In the video Learning from Ice: Ice Cores, Schuppli takes us into the world of cryospheric science and glaciology. We see gloved hands carefully manipulating ice cores—slicing, filing, or scrutinizing precious samples preserved in tubes. In the narration, Schuppli explains that in 2011, because the Canadian government shifted its research priorities and budget allocations, kilometres of Arctic ice harvested over the previous 40 years and archiving up to 80,000 years of climatic history faced a dire future. Thanks to the dogged efforts of scientist Martin Sharp, these thousands of samples have been saved and are now housed at the purpose-built Canadian Ice Core Archive at the University of Alberta, waiting patiently in immense freezers to reveal the secrets of the past in their layered material memories. Carrying trace evidence of extractivist colonial capitalism, ice core samples archive different concentrations of greenhouse gases and pollutants in their stratigraphy; attesting to both the presence and the absence of human activity over millennia.

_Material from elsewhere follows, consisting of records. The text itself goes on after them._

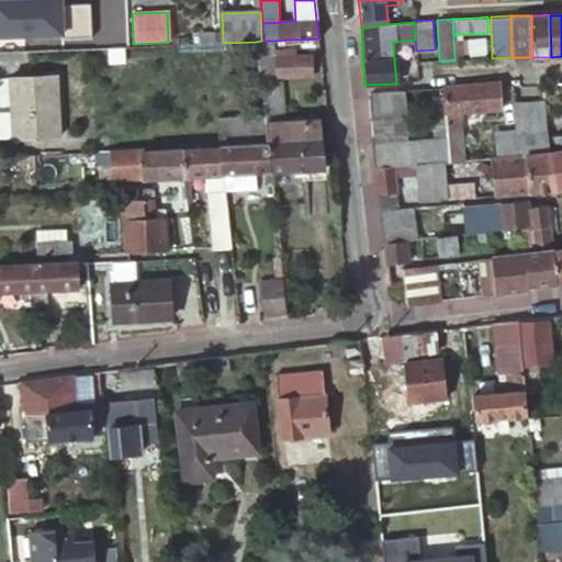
[(262,41),(261,41),(256,42),(268,142),(271,172),(325,169),(321,126),(287,130),(281,78),(313,76),(312,56),(274,58),(274,41),(262,41)]
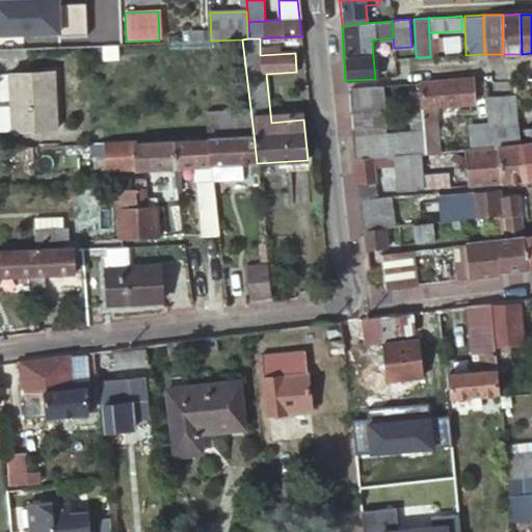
[(56,129),(53,71),(11,73),(14,131),(56,129)]
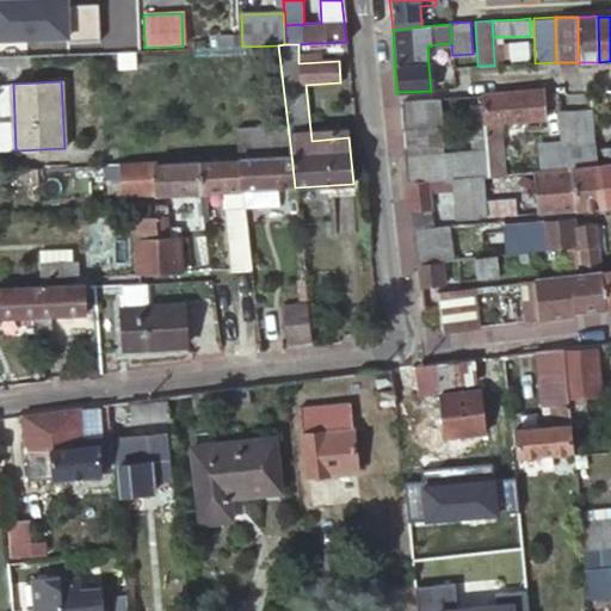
[(545,119),(543,90),(520,91),(510,93),(499,94),(481,97),(483,115),(485,125),(486,141),(488,160),(491,176),(506,174),(501,124),(545,119)]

Schuppli’s work thus highlights what she calls the “politics of cold”—the entanglement of practices that combine to produce knowledge about environmental transformations. Ice sheets are extraordinary materials for archiving long-term climate histories due to their capacity to capture and store atmospheric information as well as their ability to produce high-resolution datasets of environmental change. Anything that is deposited into the atmosphere from volcanic ash to nuclear fallout and chemical pollutants will circulate globally and eventually be recorded in the Earth’s ice sheets. Schuppli takes this narrative-laden substance as her primary witness and shows its capacity to raise awareness about current environmental issues. By exposing the material, human, methodological, and pedagogical dimensions of ice core science, Learning from Ice makes tangible the consequences of otherwise abstract policies. Schuppli composes a poetic and scientific portrait of the North, where, more than ever, the future of our planet is playing out.